Marginalização dos jovens constitui uma ameaça social

Para Sérgio Chichava, esta passagem do desemprego e frustração à junção nas fileiras dos grupos terroristas evidencia exactamente o maior perigo de existir uma juventude marginalizada e excluída dos processos de produção de riqueza no país. “O terrorismo está em todo sítio aqui em Moçambique, e quem dirige este país tem que ter atenção nisso. Hoje não é possível você deixar o teu carro de dia e voltar a encontrar ele intacto. As tapas das sargetas dos esgotos são roubadas, todas estradas estão cheias de buracos, não é possível. Nós temos que nos preocupar não só com o que está acontecer em Cabo Delgado, mas com o que está a acontecer nas principais cidades do nosso País; Jorginhos existem em todo lado”.

E acrescenta, “ o que que o Jorginho quer? Quer emprego, quer oportunidade. Se ele não estudou, então deve ser marginalizado por não ter estudado? Ou deve se arranjar formas de integração? Pode se providenciar formação como canalizador, pedreiro, sapateiro […]”

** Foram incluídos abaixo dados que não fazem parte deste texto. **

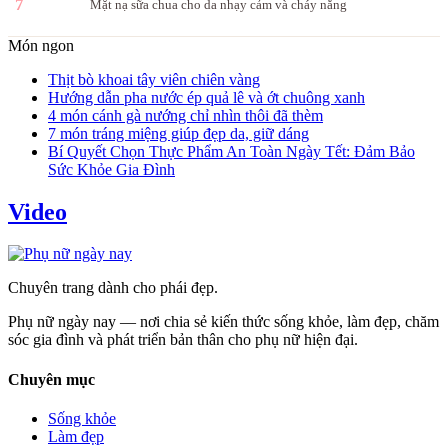
7
Mặt nạ sữa chua cho da nhạy cảm và cháy nắng
Món ngon
Thịt bò khoai tây viên chiên vàng
Hướng dẫn pha nước ép quả lê và ớt chuông xanh
4 món cánh gà nướng chỉ nhìn thôi đã thèm
7 món tráng miệng giúp đẹp da, giữ dáng
Bí Quyết Chọn Thực Phẩm An Toàn Ngày Tết: Đảm Bảo
Sức Khỏe Gia Đình
Video
Chuyên trang dành cho phái đẹp.
Phụ nữ ngày nay — nơi chia sẻ kiến thức sống khỏe, làm đẹp, chăm
sóc gia đình và phát triển bản thân cho phụ nữ hiện đại.
Chuyên mục
Sống khỏe
Làm đẹp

Chichava avança que não há como haver paz em Cabo Delgado depois de expulsão de jovens que por longos anos tiveram como única fonte de renda a exploração artesanal de rubis. “Podia por exemplo a empresa instalada no local passar a trabalhar em parceria com os antigos garimpeiros e não simples expulsa-los de lá. Em vez disso, aconteceram massacres, proibições e torturas; tu não vais ter paz.

Sugere que uma das soluções de se firmar positivamente nos locais de exploração em benefício dos jovens locais e não só, seria o estabelecimento de parcerias de trabalhos sazonais.

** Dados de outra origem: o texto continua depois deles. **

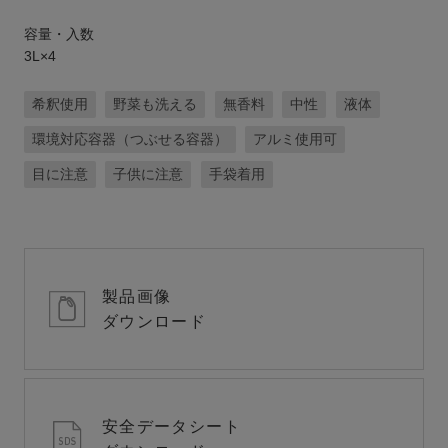
容量・入数
3L×4
希釈使用
野菜も洗える
無香料
中性
液体
環境対応容器（つぶせる容器）
アルミ使用可
目に注意
子供に注意
手袋着用
製品画像
ダウンロード
安全データシート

“A maior parte da população moçambicana é jovem, e é ela a mais vulnerável a tudo e a que mais sofre, então é preciso realmente que essa parte da juventude seja revista com muita seriedade, que seja levada a sério. Portanto, a parte da integração e da inclusão económica e social é muito importante. É necessário termos políticas mais arrojadas para os jovens; não basta dar uns quites aos jovens, é preciso que o Estado exerça o seu papel, senão a cada dia estaremos criando novos Jorginhos” disse.

Caso estes jovens não sejam dados oportunidades, vão criar muito mais problemas. Todos anos as universidades formam novos profissionais mas estes não têm empregos e muitos não têm perspectivas, quem diga os que não têm formação.

O pesquisador refere que por mais que o conflito armado acabe em Cabo Delgado, e não forem satisfeitas as causas que fizeram o grupo evoluir e recrutar muitos jovens na sua maioria desempregados, bem como aquelas pessoas que referem que só podem aceder ao Estado usando armas, o Estado não terá feito nada. “É preciso repartirmos o bolo pois este está sendo comido por um grupinho de pessoas e as outras pessoas estão com fome”, sublinha.

Ao fazer a analogia do Jorginho, Sérgio Chichava pretende dar o seu contributo para ajudar o país a compreender oque está a acontecer em Cabo Delgado, “pois existem teses que referem que os conflitos iniciaram entre as etnias Mwani e Macua contra os macondes isto porque historicamente os macondes vivem bem, e que estão filiados à Frelimo e presume-se que estão ligados ao poder, e ocupam altas posições do Governo, no aparelho Estatal, mas na verdade o fenómeno é muito mais complexo que isso”.